BSNL freezes employee benefits, to cut down expenses: Report
The report stated that the company is facing challenges in managing its finance because of a large workforce.
February 13, 2019 / 09:26 AM IST
Government-owned Bharat Sanchar Nigam Limited (BSNL) has reportedly taken steps to cut down on expenditure. The telecom operator has frozen employee benefits to sustain the current market situation, according to a report in DNA.
The report states that the company is facing challenges in managing its finance because of a large workforce. The company has an employee base of 1.8 lakh with an annual expenditure of up to Rs 15,000 crore. The telecom company had announced that last year that it was able to save Rs 2,500 crore through several cost-cutting measures and hopes to save a similar amount in FY19.
Out of the Rs 2,500 crore, the company was able to save Rs 625 crore in employee benefits. BSNL chairman and managing director Anupam Shrivastava told DNA that the company is cutting costs in administrative expenses, electricity and freezing employee benefits. The public sector company has stopped giving benefits on leave travel concession and is controlling on medical expenses as well.
The company is also suggesting a Voluntary Retirement Scheme (VRS) for its employees based on a preliminary report commissioned to IIM Ahmedabad. VRS could be given to 35,000 employees which would cost Rs 13,000 crore.

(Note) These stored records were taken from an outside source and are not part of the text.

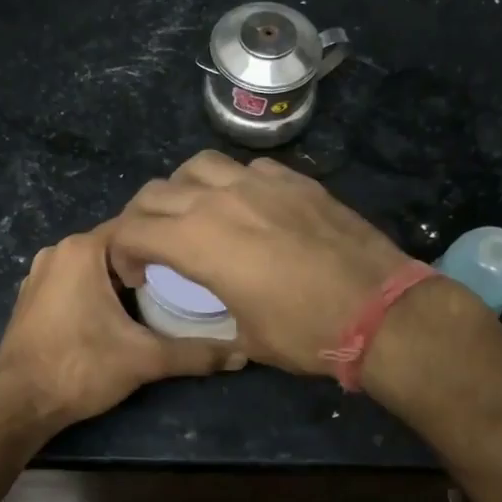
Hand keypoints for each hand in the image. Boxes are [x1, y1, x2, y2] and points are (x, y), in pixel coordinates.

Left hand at [0, 222, 244, 435]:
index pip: (137, 228)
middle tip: (181, 285)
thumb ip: (195, 354)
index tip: (193, 263)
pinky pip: (74, 280)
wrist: (18, 405)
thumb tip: (241, 354)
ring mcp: (39, 273)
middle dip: (146, 263)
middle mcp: (57, 251)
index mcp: (81, 250)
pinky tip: (116, 316)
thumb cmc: (80, 369)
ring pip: (95, 264)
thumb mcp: (145, 359)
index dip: (167, 244)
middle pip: (116, 246)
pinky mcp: (30, 296)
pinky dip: (96, 289)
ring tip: (156, 301)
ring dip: (121, 278)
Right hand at [108, 152, 409, 375]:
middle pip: (156, 192)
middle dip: (142, 218)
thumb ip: (215, 308)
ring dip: (184, 189)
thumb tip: (216, 304)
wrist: (378, 310)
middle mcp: (220, 200)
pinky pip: (248, 168)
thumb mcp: (245, 335)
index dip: (122, 252)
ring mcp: (260, 183)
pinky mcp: (295, 180)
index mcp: (197, 241)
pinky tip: (249, 207)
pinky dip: (234, 183)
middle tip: (154, 245)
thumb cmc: (304, 332)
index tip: (137, 274)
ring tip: (196, 214)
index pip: (132, 229)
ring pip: (199, 166)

BSNL is working on different options on how to manage and meet the costs for VRS package, said Shrivastava. He further mentioned that employees came forward and supported the company’s move to cut down costs. Employees stated that to sustain in the market, the company would have to take such steps and benefits can be forwarded when the company is profitable, added Shrivastava.
According to the Telecom Regulatory Authority of India (TRAI), BSNL was amongst several telcos that posted a fall in adjusted gross revenue which recorded a fall of 15.32 per cent at Rs 1,925.33 crore.
Shrivastava stated that the company’s focus is on preserving market share, for which it would have to take financial hits.